Document passage:
=== Section Start ===

That’s the maximum jail term that our judges are currently able to hand out to callous and wicked animal abusers. And what’s more, if the abuser pleads guilty to their crimes, the maximum sentence drops to four months.

That’s a pathetically low maximum sentence – and I think the vast majority of the British public would agree. I firmly believe that if you can string up a sentient creature and beat it to death, it’s not long before you can do the same to a human being.

That’s why I’m calling for an increase in the maximum sentence for animal abuse to five years. It’s something the EFRA Committee recommended last year in our report on animal welfare and domestic pets. Surprisingly, the Government rejected this recommendation, claiming average sentences for animal cruelty were relatively stable.

I think that’s a cop out. Judges should have the flexibility to give higher sentences for the worst examples of animal cruelty – both as a well-deserved punishment and a deterrent to other potential animal abusers.

The EFRA Committee’s report also gave wider recommendations on how we can improve animal welfare. The buying and selling of pets should be more strictly regulated and the Government should ban third party sales of puppies. This would bring far greater transparency, making it easier to trace the animal back to its original breeder and for buyers to assess the premises for themselves, driving up animal welfare standards.

Defra have already taken some welcome steps to improve pet welfare standards. It will soon be illegal to sell puppies under eight weeks old. Licensing rules will also be tightened on backstreet breeders. The Government is making it clear that anyone selling more than three litters per year will need a licence.

It’s a good start, but Government needs to go further. The threshold for licensing as a breeder should be reduced to two litters or more per year. A national inspectorate should be established to give these new regulations a powerful enforcer. Moreover, a new abuse register should also be established for those convicted of animal abuse offences. Those convicted of cruelty should never be allowed to keep animals again.  

In the Commons debate on animal welfare today, I will be making sure that these points are heard loud and clear by Defra Ministers. Britain is a nation of animal lovers. Our pets deserve nothing less than the very highest animal welfare standards.

=== Section End ===

Provided data:

=== Section Start ===

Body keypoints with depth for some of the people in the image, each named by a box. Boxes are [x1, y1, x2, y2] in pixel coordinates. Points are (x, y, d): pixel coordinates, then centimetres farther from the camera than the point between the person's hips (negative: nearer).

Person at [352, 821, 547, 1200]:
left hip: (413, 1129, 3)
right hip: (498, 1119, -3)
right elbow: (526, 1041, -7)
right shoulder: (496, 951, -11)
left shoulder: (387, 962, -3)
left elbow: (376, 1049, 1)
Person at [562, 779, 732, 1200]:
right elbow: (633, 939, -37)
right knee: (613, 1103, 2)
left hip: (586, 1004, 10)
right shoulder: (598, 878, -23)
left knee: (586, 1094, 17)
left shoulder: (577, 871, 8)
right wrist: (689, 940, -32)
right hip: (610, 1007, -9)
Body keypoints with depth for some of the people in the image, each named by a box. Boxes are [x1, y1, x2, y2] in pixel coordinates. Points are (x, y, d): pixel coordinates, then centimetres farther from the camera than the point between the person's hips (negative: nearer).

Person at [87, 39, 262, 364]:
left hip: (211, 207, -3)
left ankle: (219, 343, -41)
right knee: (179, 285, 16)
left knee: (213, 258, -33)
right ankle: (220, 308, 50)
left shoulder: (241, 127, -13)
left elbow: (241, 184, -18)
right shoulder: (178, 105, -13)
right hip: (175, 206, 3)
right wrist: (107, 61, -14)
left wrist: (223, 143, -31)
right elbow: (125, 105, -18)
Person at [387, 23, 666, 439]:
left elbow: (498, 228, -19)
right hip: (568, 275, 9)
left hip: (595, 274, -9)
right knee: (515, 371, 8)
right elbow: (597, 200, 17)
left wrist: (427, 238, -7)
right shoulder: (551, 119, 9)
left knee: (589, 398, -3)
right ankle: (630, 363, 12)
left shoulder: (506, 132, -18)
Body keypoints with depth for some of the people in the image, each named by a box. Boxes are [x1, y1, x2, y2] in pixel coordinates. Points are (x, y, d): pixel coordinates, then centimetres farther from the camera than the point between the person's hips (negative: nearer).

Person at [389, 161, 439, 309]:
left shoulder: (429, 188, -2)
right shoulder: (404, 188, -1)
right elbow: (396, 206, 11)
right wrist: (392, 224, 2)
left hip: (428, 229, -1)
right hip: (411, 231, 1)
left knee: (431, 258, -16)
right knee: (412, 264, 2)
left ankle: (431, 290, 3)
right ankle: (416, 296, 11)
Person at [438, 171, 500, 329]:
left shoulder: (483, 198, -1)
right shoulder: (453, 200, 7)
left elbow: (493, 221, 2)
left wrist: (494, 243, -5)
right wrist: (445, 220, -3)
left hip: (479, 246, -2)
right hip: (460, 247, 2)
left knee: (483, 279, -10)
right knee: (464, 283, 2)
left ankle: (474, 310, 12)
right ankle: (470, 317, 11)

=== Section End ===

Task: Transcribe the stretch of the animal welfare text from "That’s the maximum" through "were relatively stable.".

Answer space:
That’s the maximum jail term that our judges are currently able to hand out to callous and wicked animal abusers. And what’s more, if the abuser pleads guilty to their crimes, the maximum sentence drops to four months.

That’s a pathetically low maximum sentence – and I think the vast majority of the British public would agree. I firmly believe that if you can string up a sentient creature and beat it to death, it’s not long before you can do the same to a human being.

That’s why I’m calling for an increase in the maximum sentence for animal abuse to five years. It’s something the EFRA Committee recommended last year in our report on animal welfare and domestic pets. Surprisingly, the Government rejected this recommendation, claiming average sentences for animal cruelty were relatively stable.